Im stressing out cos its only a week away and i dont want her to think iv not gone to any effort :wacko:


----------



## Arlandria

Yeah thats a nice idea hun!! :)

Just had a quick look on gettingpersonal.co.uk as they have some fab ideas, and I came across something like this? Just another idea etc...

https://www.gettingpersonal.co.uk/personalised-gifts/your-special-record-uk-number-one-cd.htm

Just an idea really :) Thought it'd be nice to do 'their' sond or even their first dance?? 

Good luck hun X


----------



## ClaireLouise

Aww thats a nice original idea hunni! I think their song is Heaven (that baby you're all that i want ... la la la) but the slow piano version. 

Could maybe even get them that _after_ the wedding when they get off their honeymoon?


----------



## honeybee2

i would love that to be fair!!!!!!


----------



## ClaireLouise

Yay! 

Thank you hunni, been panicking ALL month haha!

Any other little "trinkets" i could out inside the box??


----------



## honeybee2

a nice frame with photo of them when they first got together maybe? their fav tipple, strawberrys??? xx can i have one too???? :haha:


----------



## ClaireLouise

Ooohh, likin it likin it!

Of course hunni, would you like it gift wrapped? :awww: :cake:


----------



## wiiwidow

Aw do you know what that's so sweet and thoughtful! I'd much prefer something like that, as it shows how much someone has thought of you and put the effort in. It's really not about how much you spend! Do you know what will probably mean the most...the little handwritten note from you! :) Congrats on a lovely thoughtful gift :) xx


----------



## ClaireLouise

Bless you wiiwidow!
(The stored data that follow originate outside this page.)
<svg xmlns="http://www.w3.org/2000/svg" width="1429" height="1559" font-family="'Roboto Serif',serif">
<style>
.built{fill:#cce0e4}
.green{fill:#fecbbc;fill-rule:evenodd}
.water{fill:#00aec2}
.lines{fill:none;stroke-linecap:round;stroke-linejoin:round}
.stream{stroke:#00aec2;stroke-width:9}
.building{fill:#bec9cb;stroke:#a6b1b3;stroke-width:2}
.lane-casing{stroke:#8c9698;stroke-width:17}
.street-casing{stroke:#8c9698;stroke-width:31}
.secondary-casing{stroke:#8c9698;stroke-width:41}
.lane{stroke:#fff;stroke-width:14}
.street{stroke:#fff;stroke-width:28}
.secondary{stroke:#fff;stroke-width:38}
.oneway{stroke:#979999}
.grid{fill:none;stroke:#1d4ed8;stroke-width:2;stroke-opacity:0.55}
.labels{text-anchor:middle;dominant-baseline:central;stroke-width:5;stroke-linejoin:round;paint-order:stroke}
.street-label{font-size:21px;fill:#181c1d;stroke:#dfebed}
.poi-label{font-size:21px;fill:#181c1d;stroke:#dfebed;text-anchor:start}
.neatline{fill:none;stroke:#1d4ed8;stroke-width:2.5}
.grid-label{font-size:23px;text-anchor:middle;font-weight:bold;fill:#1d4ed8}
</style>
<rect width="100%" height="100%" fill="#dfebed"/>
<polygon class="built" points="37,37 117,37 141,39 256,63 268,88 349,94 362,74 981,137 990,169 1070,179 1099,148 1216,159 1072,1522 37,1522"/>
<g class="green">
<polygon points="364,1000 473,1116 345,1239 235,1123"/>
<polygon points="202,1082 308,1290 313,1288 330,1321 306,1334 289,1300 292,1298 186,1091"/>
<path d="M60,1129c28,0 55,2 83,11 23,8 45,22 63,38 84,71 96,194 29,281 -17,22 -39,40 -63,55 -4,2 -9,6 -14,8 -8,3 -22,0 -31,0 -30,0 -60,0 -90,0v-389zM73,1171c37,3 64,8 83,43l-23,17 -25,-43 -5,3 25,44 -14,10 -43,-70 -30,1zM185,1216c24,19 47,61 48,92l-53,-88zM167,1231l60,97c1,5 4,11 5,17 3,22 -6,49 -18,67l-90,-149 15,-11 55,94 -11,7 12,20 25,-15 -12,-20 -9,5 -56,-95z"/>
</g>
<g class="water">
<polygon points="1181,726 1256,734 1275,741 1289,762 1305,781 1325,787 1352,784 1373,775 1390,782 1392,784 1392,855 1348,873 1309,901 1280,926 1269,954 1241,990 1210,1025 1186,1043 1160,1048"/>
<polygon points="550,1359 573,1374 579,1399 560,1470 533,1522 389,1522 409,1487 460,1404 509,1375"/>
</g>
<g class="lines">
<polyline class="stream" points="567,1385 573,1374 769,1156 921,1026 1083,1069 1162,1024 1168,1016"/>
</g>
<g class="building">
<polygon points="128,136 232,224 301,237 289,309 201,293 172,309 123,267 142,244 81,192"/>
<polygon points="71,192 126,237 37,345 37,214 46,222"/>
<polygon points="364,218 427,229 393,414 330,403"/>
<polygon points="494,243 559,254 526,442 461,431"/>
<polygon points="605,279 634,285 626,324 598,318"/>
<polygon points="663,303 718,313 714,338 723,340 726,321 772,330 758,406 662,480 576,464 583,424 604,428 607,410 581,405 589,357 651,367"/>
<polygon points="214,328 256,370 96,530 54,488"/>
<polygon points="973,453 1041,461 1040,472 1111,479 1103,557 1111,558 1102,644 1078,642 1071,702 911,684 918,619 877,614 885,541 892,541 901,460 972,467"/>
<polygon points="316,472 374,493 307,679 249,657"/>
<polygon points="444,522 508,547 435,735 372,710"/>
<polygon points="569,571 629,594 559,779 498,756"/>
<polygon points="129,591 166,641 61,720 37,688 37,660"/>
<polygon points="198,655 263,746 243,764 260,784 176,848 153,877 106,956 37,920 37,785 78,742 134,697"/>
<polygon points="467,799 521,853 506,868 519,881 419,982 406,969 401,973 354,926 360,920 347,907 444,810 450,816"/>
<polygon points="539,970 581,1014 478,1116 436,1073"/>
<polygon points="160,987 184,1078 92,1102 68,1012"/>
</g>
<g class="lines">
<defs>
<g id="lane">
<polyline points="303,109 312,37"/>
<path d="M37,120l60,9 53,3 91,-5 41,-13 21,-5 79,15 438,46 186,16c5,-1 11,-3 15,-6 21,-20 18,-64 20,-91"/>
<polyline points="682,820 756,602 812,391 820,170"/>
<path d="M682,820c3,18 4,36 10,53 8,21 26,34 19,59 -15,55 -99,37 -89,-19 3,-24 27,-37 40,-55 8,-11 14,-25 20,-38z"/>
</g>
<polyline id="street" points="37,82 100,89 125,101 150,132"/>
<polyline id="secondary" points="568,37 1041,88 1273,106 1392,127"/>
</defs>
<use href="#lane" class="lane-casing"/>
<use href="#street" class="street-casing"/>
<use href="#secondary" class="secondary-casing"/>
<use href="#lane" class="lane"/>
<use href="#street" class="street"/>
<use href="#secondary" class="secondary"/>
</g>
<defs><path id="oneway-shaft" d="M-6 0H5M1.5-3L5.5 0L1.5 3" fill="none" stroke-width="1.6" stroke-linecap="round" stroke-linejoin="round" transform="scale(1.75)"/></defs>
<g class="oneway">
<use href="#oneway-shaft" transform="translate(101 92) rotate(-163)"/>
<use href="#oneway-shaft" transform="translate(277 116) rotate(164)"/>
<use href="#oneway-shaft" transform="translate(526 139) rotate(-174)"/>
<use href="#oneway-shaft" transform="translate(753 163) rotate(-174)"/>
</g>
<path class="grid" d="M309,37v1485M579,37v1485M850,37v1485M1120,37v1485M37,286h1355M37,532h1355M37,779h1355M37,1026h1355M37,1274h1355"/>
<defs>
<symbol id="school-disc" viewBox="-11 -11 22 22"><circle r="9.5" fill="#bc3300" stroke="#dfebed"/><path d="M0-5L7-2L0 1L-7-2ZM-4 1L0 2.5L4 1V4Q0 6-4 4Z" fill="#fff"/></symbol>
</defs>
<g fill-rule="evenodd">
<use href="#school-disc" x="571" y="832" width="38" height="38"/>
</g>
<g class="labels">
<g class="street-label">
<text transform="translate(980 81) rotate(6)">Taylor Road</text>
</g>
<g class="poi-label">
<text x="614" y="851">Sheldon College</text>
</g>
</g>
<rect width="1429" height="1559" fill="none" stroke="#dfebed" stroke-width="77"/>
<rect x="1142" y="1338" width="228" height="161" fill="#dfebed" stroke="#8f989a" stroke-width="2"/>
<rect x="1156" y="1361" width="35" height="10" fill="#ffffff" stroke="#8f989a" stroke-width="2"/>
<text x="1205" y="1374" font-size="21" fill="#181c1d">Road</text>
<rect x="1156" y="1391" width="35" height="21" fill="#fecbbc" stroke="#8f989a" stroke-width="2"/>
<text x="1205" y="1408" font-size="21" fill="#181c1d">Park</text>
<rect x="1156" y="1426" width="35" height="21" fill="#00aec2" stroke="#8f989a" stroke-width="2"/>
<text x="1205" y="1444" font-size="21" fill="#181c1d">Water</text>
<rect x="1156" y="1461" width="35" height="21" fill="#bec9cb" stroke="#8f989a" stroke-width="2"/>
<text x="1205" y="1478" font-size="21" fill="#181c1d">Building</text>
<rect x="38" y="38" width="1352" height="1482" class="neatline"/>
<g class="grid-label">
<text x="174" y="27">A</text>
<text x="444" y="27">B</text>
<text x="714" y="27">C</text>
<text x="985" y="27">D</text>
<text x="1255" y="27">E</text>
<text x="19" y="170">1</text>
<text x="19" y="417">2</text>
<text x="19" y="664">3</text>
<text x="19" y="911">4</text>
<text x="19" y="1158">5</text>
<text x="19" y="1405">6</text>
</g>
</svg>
I was thinking of maybe framing the note???? If i can write neat enough haha! 

Oh, and 2 of those fancy red velvet cupcakes you can get from Selfridges (£2 each but they're soooooo goood!!).
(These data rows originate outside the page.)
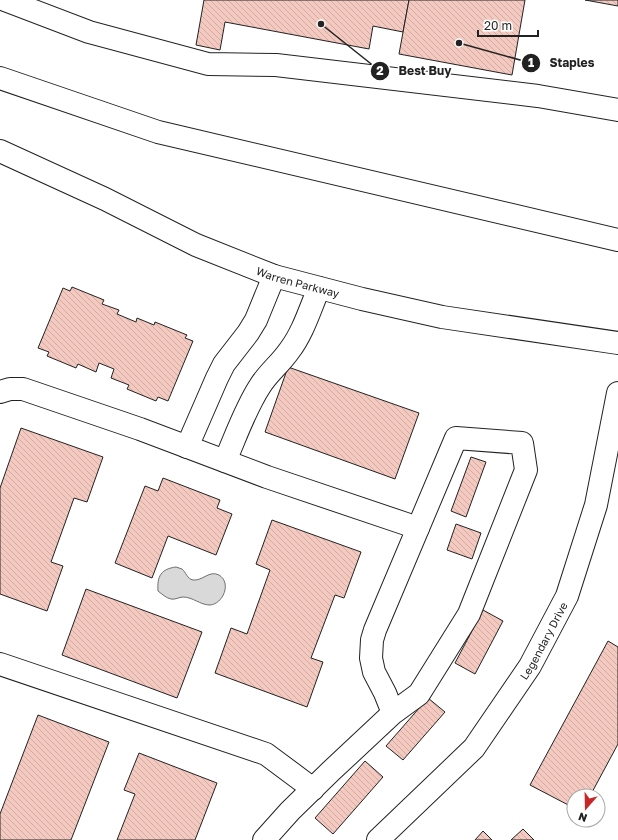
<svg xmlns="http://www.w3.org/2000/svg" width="618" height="840" font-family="'Golos Text',sans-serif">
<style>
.water{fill:#d9d9d9;stroke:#6f6f6f}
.building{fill:url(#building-back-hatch);stroke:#222}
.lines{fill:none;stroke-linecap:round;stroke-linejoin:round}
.minor-casing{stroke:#222;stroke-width:24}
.major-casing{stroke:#222;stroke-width:24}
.minor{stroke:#fff;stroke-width:22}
.major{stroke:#fff;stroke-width:22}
.labels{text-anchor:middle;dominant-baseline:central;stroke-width:3;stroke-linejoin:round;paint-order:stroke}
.street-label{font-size:11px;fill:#222;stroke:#fff}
.leader{fill:none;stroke:#222;stroke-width:1.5}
.callout-dot{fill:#222;stroke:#fff;stroke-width:1.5}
.mark-label{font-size:12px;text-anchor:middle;font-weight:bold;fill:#fff}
.callout-label{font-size:12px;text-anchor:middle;font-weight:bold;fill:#222;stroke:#fff;stroke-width:3;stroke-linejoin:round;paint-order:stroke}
</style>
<defs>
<pattern id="building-back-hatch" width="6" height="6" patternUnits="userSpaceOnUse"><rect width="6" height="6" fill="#f3c9c0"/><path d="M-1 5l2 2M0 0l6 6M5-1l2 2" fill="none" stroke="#d0aca5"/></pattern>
</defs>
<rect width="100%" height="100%" fill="#fff"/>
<path class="water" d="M176 567C178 568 180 568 182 569 186 572 187 579 193 580 203 581 209 570 219 575 232 583 223 604 210 605 200 605 193 597 183 597 179 597 175 600 171 599 166 598 162 594 158 591 157 576 161 569 176 567Z"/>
<g class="building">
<polygon points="204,0 409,0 403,32 373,26 369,49 225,22 220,50 196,45"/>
<polygon points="409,0 525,0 512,75 399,54"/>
<polygon points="585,0 618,0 618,6"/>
<polygon points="72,287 104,300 102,304 119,310 117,314 136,322 137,318 154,325 155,322 187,335 185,338 193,341 168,401 158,397 156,401 127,389 129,385 111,378 114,369 99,363 96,372 78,364 76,368 47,356 49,352 38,348 63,288 70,291"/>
<polygon points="288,367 419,413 395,479 265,432"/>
<polygon points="21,428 103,457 87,502 74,498 51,562 63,566 47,611 0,594 0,488"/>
<polygon points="471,457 486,462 466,517 451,511"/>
<polygon points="163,478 220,500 217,508 232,514 216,555 168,536 152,578 115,563 145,486 158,491"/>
<polygon points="272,520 361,552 344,598 335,595 311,658 323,662 307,707 215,673 231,628 247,634 270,570 256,564"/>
<polygon points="456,524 481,533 472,559 447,550"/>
<polygon points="86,589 202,632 177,698 62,655"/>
<polygon points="483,610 503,621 475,674 455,663"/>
<polygon points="608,641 618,647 618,744 590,796 574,796 574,808 530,785"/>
<polygon points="428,698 445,712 403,760 386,746"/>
<polygon points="38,715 109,742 71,840 0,840 0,814"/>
<polygon points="139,753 217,783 195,840 117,840 135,794 124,790"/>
<polygon points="365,761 383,777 333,834 315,818"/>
<polygon points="523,829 534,840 511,840"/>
<polygon points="483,831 492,840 475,840"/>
</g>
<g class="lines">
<g class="minor-casing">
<g id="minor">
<polyline points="5,0 89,32 208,64 276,65 538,96 618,110"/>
<polyline points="0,392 10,389 23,389 140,429 267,477 418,528"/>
<polyline points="187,447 217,378 224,364 248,333 256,320 274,276"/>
<path d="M225 461C236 436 245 409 260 386 268 373 280 364 289 351 303 333 310 309 319 288"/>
<polyline points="0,664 266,754 313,789"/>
<polyline points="264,840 290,811 331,771 393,713 419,694 469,614 526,470 522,443 456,438 375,630 372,640 371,658 374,672 385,693 393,713"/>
<path id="s1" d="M378 840 474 748 530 666 567 596 596 505 618 393"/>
</g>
</g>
<g class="major-casing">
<g id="major">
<polyline points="0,78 158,132 618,240"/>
<path id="s2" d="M0 151 105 199 196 245 274 276 362 299 442 317 618 343"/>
</g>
</g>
<use href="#minor" class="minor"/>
<use href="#major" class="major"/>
</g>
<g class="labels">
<g class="street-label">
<text stroke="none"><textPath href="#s2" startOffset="326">Warren Parkway</textPath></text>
<text stroke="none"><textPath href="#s1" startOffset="261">Legendary Drive</textPath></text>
</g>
</g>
<path class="leader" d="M459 43L531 63M321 24L380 71"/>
<g class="callout-dot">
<circle cx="459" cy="43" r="4"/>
<circle cx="321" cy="24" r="4"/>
<circle cx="531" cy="63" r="10"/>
<circle cx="380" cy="71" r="10"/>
</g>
<g class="mark-label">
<text x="531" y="67">1</text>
<text x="380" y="75">2</text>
</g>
<g class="callout-label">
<text x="572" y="67">Staples</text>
<text x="425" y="75">Best Buy</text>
</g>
<g transform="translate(586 808) rotate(200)"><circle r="19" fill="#ffffff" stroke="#a7a7a7"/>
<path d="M0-3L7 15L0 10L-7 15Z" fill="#c62828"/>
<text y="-6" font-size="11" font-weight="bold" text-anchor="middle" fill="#222222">N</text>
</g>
<path d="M478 30v6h60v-6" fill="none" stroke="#222222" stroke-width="2"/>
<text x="484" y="30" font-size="12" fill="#222222" stroke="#ffffff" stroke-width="3" paint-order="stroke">20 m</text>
</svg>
Im a geek :) But so glad that you all think its a good idea - i cant wait to give it her now!!!


----------



## wiiwidow

Definitely the cupcakes...Mmmm :) Yes frame the note if you can, that'll be a lovely way to remember it, but don't worry if you can't cos it'll be just as lovely as a note or on a card or something. Trust me, this'll definitely be the gift that will be remembered. :) Good for you x


----------



## ClaireLouise

:blush:

:hugs:


----------